As we get out and walk along the beach, four sting rays are lined up on the sand. Looking back at the water we realize what we’ve been floating next to without realizing. It’s time for another beer and we pull up at a chiringito packed with families. There were people eating, chatting and children playing football, the goal posts delineated with wooden sticks.
I’m aware of a presence behind me as I turn around to be met with a wide smile and a pair of deep brown eyes. A small boy, Carlitos, lathered in thick sun cream. We become engaged in conversation and he tells me his age (4) and that he prefers swimming to football. I tell him that I come from England, a place far away, and ask him if he knows where it is. He contemplates for a while before nodding his head rapidly and explaining that you have to take a boat to get there.

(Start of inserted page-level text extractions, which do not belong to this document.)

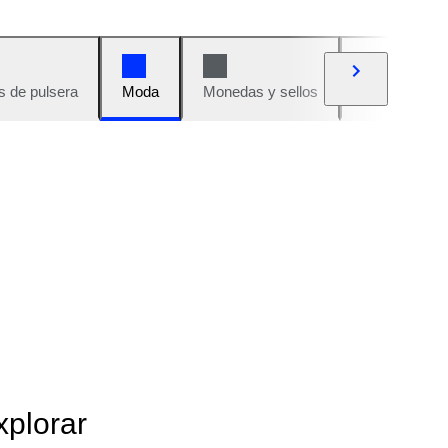
s de pulsera
Moda
Monedas y sellos
Cómics
xplorar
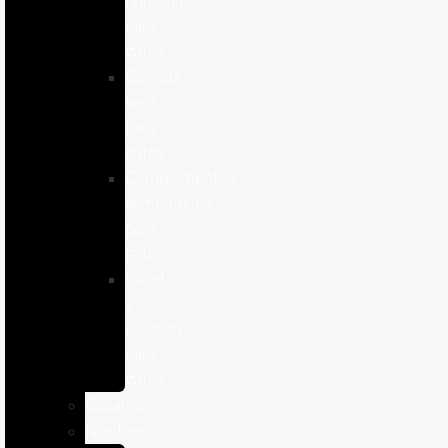
humeda
para
gatos
Comida
seca
para
gatos
Complementos
alimenticios
para
gatos
Salud
y
cuidado
para
gatos
Caballos
Roedores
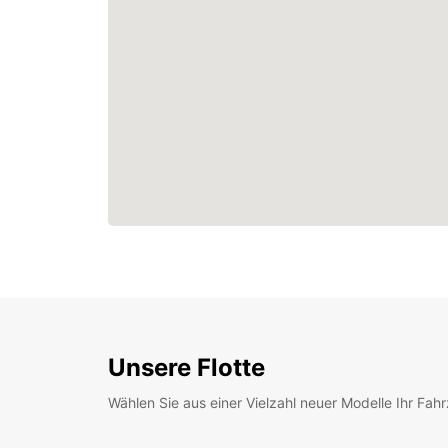
Unsere Flotte
Wählen Sie aus einer Vielzahl neuer Modelle Ihr Fah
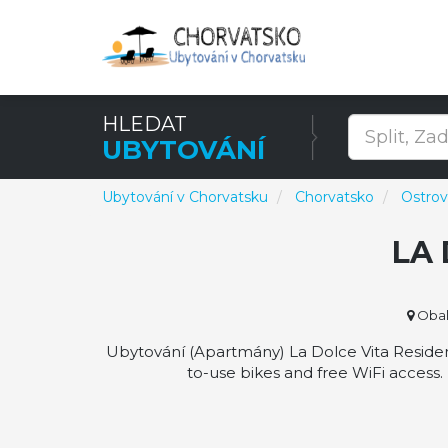
HLEDAT
UBYTOVÁNÍ
Ubytování v Chorvatsku
Chorvatsko
Ostrov
LA 
Obala
Ubytování (Apartmány) La Dolce Vita Residence
to-use bikes and free WiFi access.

We are suddenly joined by his brothers and sisters and cousins, who form an inquisitive group around us. They start to count in English and know some of the months of the year. The little girl, appropriately named Linda, is so beautiful with her soulful eyes and earnest answers , and I wished I could take her with me, and as we left she threw her arms around me, not wanting to let me go.
As we stroll through the town on the way back to the hotel, the cobbled streets were filled with little houses, most of whose inhabitants were outside perched on their chairs, enjoying the evening breeze. Some women were preparing steaming hot tortillas with a variety of fillings in different colored pots on a large wooden table. I stopped in a pulperia to get some water, which is sold her in plastic bags, a cheaper packaging than a bottle . I am not quite sure how to hold it as it slides through my fingers, like a water balloon.
We hear thunder rumbling ominously in the distance and the storm clouds, jet black against the back drop of the jungle, threaten broodingly, flickering now and then with rays of lightening. We barely make it back before the storm breaks, emptying the sky with a ferocious downpour. We sit and watch as the rain soaks the earth and the violence of the storm in all its glory plays out on front of our eyes. A praying mantis crawls up the wall and the lights flicker with insects. Nature in all its glory and we are in its territory.
We survive the night and the morning dawns bright and calm and we start off the day with a “plato tipico” which definitely gives a full English breakfast a run for its money. Refried beans with platanos, egg, rice and tortillas certainly sets you up for the day.
The car has been safely protected as promised and as we pull away from the frantically waving and grinning Delia, I feel somehow in some way that I will be back here again one day.